第6話 "私の" ダンシング・クイーン

私がバレエを始めた頃は、大人のクラスだけでも珍しかったので、レベルを選ぶことなど、もってのほか。私のように右も左もわからずウロウロしている人も、子供の頃からやっていた人も一緒くたでした。
一つ一つの動きの説明もなく、家の近くの図書館で「クラシックバレエ入門」というハードカバーの分厚い本を借りて研究しました。が、やっぱり頼りにしたのは、そこでクラスを受けている人たちでした。 

入門者でも、クラスの中で誰が、(比較的)上手かは分かります。 

2、3回受けて様子が分かってくると、バーでは、同じような初心者と並ばないようにすること、センターでは、上手な人の動きをよく観察すること・・・これが私の「生残り戦略」になりました。 

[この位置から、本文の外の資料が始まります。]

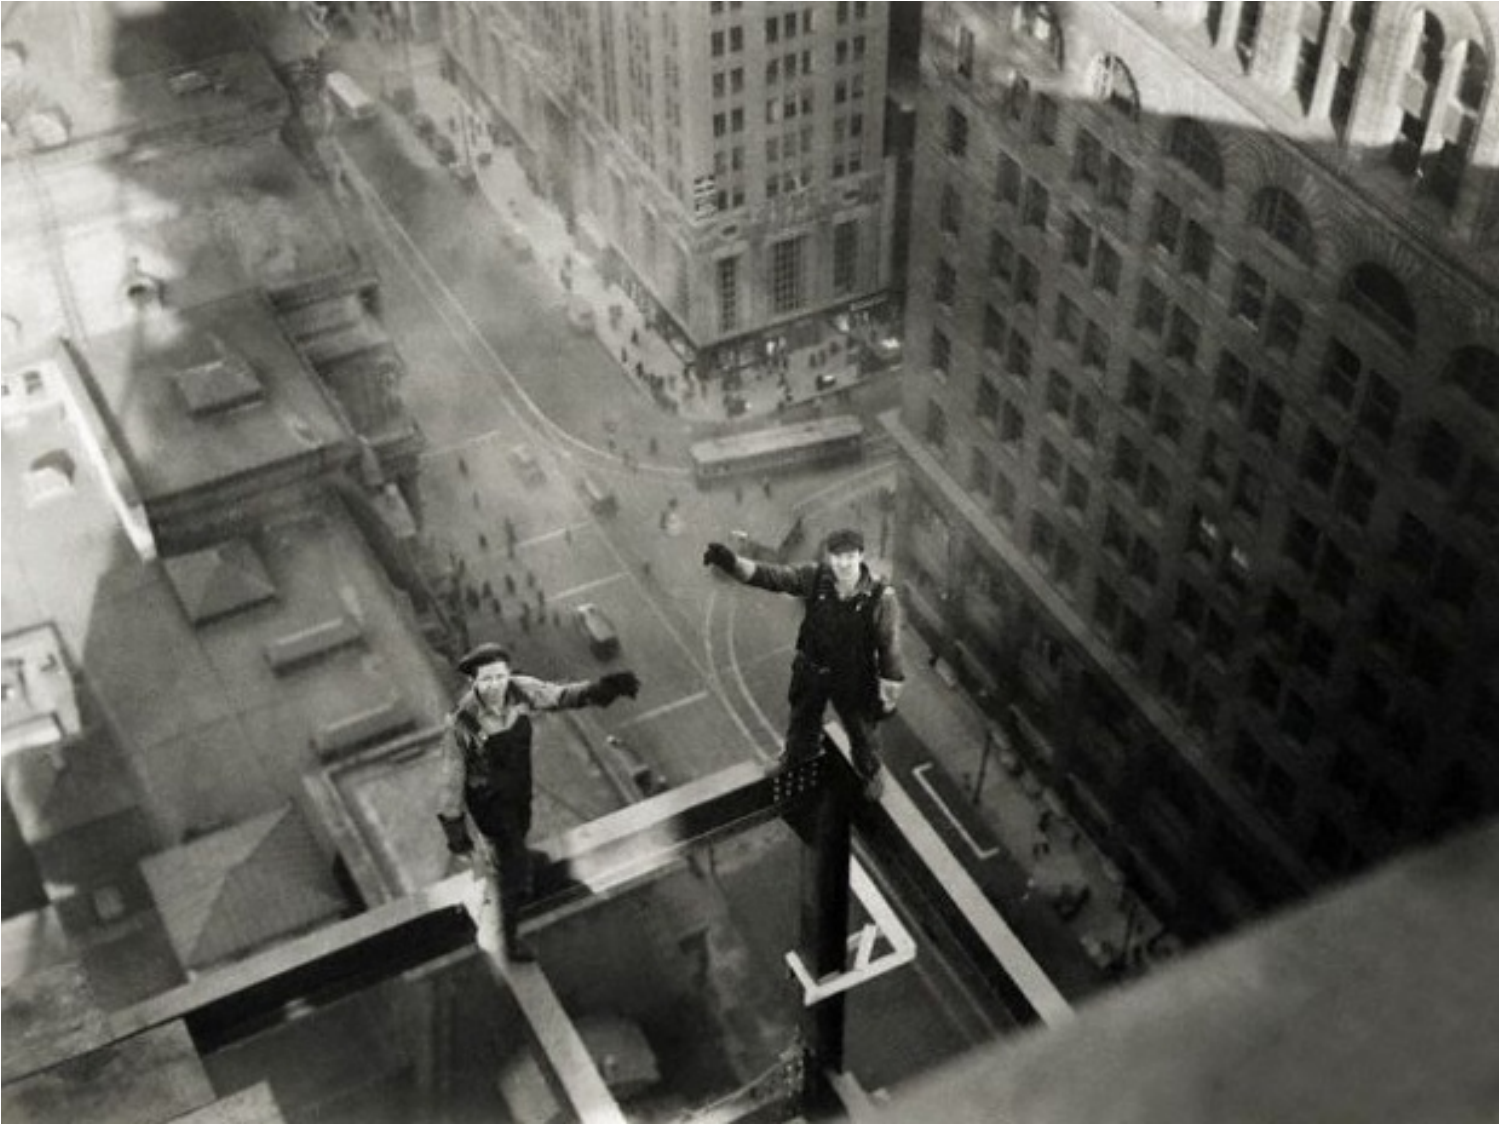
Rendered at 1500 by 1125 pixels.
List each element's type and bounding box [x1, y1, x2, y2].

text_box [0, 0, 1500, 1125]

私が「お手本」としたのは、「ダンシング・クイーン」でした。
いつも左の一番前に場所を取る、細身の美しい人。年は私よりちょっぴり上のようでした。
つややかなストレートのロングヘアを、完璧なシニヨンに結い上げ、レオタードも、背中が大きく開いていたり、胸元がファスナーになっていたり、洗練されていました。
少女漫画だったら、彼女の周りにいつもバラの花が咲いている感じです。 

お話から察するに、保険会社のOLさんで、年に何回かニューヨークに旅行して、バレエを鑑賞し、バレエ用品をたくさん買いつけてくるようでした。
私の目が肥えてくると、彼女もまた大人になってから始めたらしいことも分かってきました。
それが分かるとなおさら、彼女は「美の女神」だけでなく「目標」ともなりました。
青山ヘルシィスタジオにはプロのバレリーナも時々、受けに来ていました。でも、本職のバレリーナを曇らせてしまうくらいのオーラを、彼女は持っていました。
あららら、ちょっとほめすぎたかも(笑)。 

青山ヘルシィスタジオに通っている間、彼女は常に私の前を歩いていました。 

青山ヘルシィスタジオがクローズして、彼女とレッスンを共有することはなくなりました。
折に触れ、彼女はどうしているだろうかと思っていました。そして、4~5年前、根津美術館のそばにある、シック(chic)でコージー(cozy)なスタジオでレッスンを受けたとき、次のクラスに入ってくる人の中に目の大きな女性を見つけ、「!」と思いました。 

実は、私はヒトの顔を認識するのが下手くそで、同窓会に行っても最初のうちは「???」なので、このときも咄嗟にクイーンと確証したわけではなかったのですが、彼女だったと思います。思いたいです。
当時は決して仲良しと言える関係ではなかったクイーンですが、友人の多くがスタジオを去っている中、おそらく50代に達している彼女が今も踊っているという事実は、あの時以上に私をバレエの世界に引き込んでくれました。

 そう、彼女はいつでも私の前にいなければいけないのです。
そして、私も、踊る場は異なっても、彼女が踊っている限り、踊り続けなければいけないのかもしれません。